HB 1315 focuses on the Muncie and Gary school corporations, which are in fiscal distress. This bill would replace the elected school board of Muncie schools with a board appointed by Ball State University and exempt said board from adhering to a host of laws affecting student learning. By setting a dangerous precedent of state takeover, this bill potentially concerns any public school district that might be in fiscal distress in the future. This bill has the potential of negatively affecting local control, teacher input and protections for students in many communities. This is not just about Muncie and Gary. Your school district could be next.
Northeast Indiana Friends of Public Education's concern is that legislators are not listening to the voices of their constituents and are not considering the far-reaching consequences of bringing this bill back in a way that is outside of normal legislative procedures. Add your voice.

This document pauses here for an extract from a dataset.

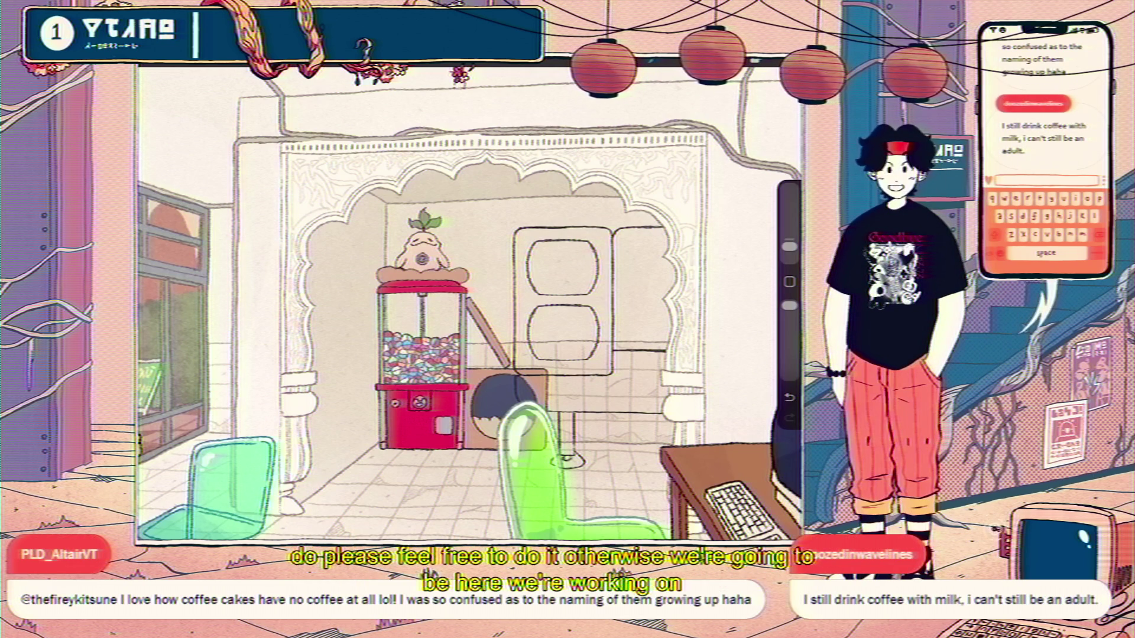
pyautogui.scroll(-3, 469, 302)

Please encourage legislators to oppose HB 1315 in its present form.
We NEIFPE members invite people across the state to join us in collective actions to make our voices heard. We will start actions on Monday and continue through May 14. Here are our suggestions:
• Host Postcard Meet-Ups to reach out to our legislators. You can create your own meet-up in coffee shops, homes, libraries or wherever you and your friends are comfortable. NEIFPE will provide postcard templates to help you get started.
• Host a “Tweet-Up.” For those of you who are new to Twitter, we will provide information on how to tweet and on how to schedule tweets at your own convenience. We will also provide sample tweets. All you need is a Twitter account and internet access.
• Send emails and place calls to legislators; these are also effective.
This is your opportunity to host your own gathering. Let our state legislators know you are paying attention. Show them you care about the issues on which they will be voting. Tell them you a want thorough discussion of the proposals.
These Meet-Up/Greet Up/Tweet Ups will be statewide actions and will tell our legislators, our friends and neighbors: “We are watching this, and we are proud to advocate for public education.”
All we need is you. We invite you to find a time when your friends, neighbors, or colleagues can make your voices heard. If you would like, please let us know (firstname.lastname@example.org) where and when you are planning to host your action, and we will post that information on social media. We encourage you to take lots of pictures to post on social media and to tweet to your legislators.
Or instead you could join in with Advocates for Kids' Education, a public education advocacy group, who have already planned meet-ups in Fort Wayne.
This special session is serious business. Those of us at NEIFPE hope that you will use this time not just to voice your concerns but also to meet others who are like-minded so you can continue your advocacy together.